Gregory was particularly interested in Admiral Canaris, as he knew the little man to have been the pre-war head of the German Secret Service and to have continued in that capacity until the previous winter. Only then had Himmler's inordinate ambition to control everything he could lay his hands on enabled him to secure the Admiral's dismissal and absorb the old regular-officered Secret Service into the much greater Foreign Intelligence Department UA-1, that had been built up for him by his own man, Gruppenführer Grauber.

Rumour in the camp had it that Canaris had been anti-Hitler from the beginning, and had even deliberately withheld Intelligence because he wanted the Allies to win the war quickly so that Germany might escape the terrible punishment that was now being inflicted on her. It was said, too, that his second-in-command, General Oster, who had been kept on after the Admiral had been sacked, had stubbornly continued to thwart the Nazis whenever possible; so that either of them should still be alive was a miracle.

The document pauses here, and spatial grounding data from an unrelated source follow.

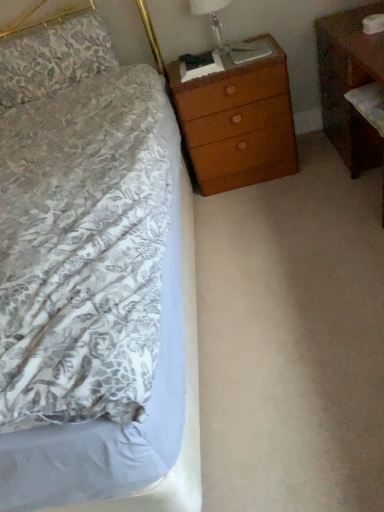
Question: Is brown wood nightstand at right placed right next to wooden chest of drawers at upper right?

Choices:
 (A) yes
 (B) no

Answer: (B)

Question: Is brown wood nightstand at right positioned beyond the bounds of wooden chest of drawers at upper right?

Choices:
 (A) no
 (B) yes

Answer: (B)

Question: Is wooden chest of drawers at upper right at the back of brown wood nightstand at right?

Choices:
 (A) yes
 (B) no

Answer: (B)

Question: Does brown wood nightstand at right have a smaller size compared to wooden chest of drawers at upper right?

Choices:
 (A) yes
 (B) no

Answer: (B)

Question: Is the depth of brown wood nightstand at right greater than that of wooden chest of drawers at upper right?

Choices:
 (A) no
 (B) yes

Answer: (A)

Question: Which is correct: wooden chest of drawers at upper right is inside floral fabric pillow at upper left, or outside of it?

Choices:
 (A) inside
 (B) outside

Answer: (B)

Question: Considering their positions, is wooden chest of drawers at upper right located in front of or behind floral fabric pillow at upper left?

Choices:
 (A) behind
 (B) front

Answer: (B)

Question: Considering the positions of wooden chest of drawers at upper right and floral fabric pillow at upper left in the image, is wooden chest of drawers at upper right wider or thinner than floral fabric pillow at upper left?

Choices:
 (A) thin
 (B) wide

Answer: (B)

Question: From a real-world perspective, is wooden chest of drawers at upper right physically located above or below floral fabric pillow at upper left?

Choices:
 (A) below
 (B) above

Answer: (A)

Question: Choose the correct answer: Is floral fabric pillow at upper left inside wooden chest of drawers at upper right or outside it?

Choices:
 (A) inside
 (B) outside

Answer: (B)

Question: Is floral fabric pillow at upper left to the left or to the right of wooden chest of drawers at upper right in the image?

Choices:
 (A) left
 (B) right

Answer: (A)

Question: Is point (92, 19) closer or farther from the camera than point (190, 98)?

Choices:
 (A) closer
 (B) farther

Answer: (B)

Question: In terms of width, does floral fabric pillow at upper left look wider or thinner when compared to wooden chest of drawers at upper right?

Choices:
 (A) wide
 (B) thin

Answer: (B)

Question: Is brown wood nightstand at right in front of or behind translucent glass lampshade at upper right in the image?

Choices:
 (A) front
 (B) behind

Answer: (A)

Question: From a real-world perspective, is brown wood nightstand at right positioned above or below translucent glass lampshade at upper right?

Choices:
 (A) below
 (B) above

Answer: (A)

Early in September, further news of Germany's rapidly deteriorating situation percolated through the camp. In mid-August the Allies had made another landing in the South of France. Soon afterwards Bradley and Montgomery had succeeded in encircling and destroying a great part of the German Army in the West, in the neighbourhood of Falaise, while another American Army under General Patton had reached the Seine at Fontainebleau.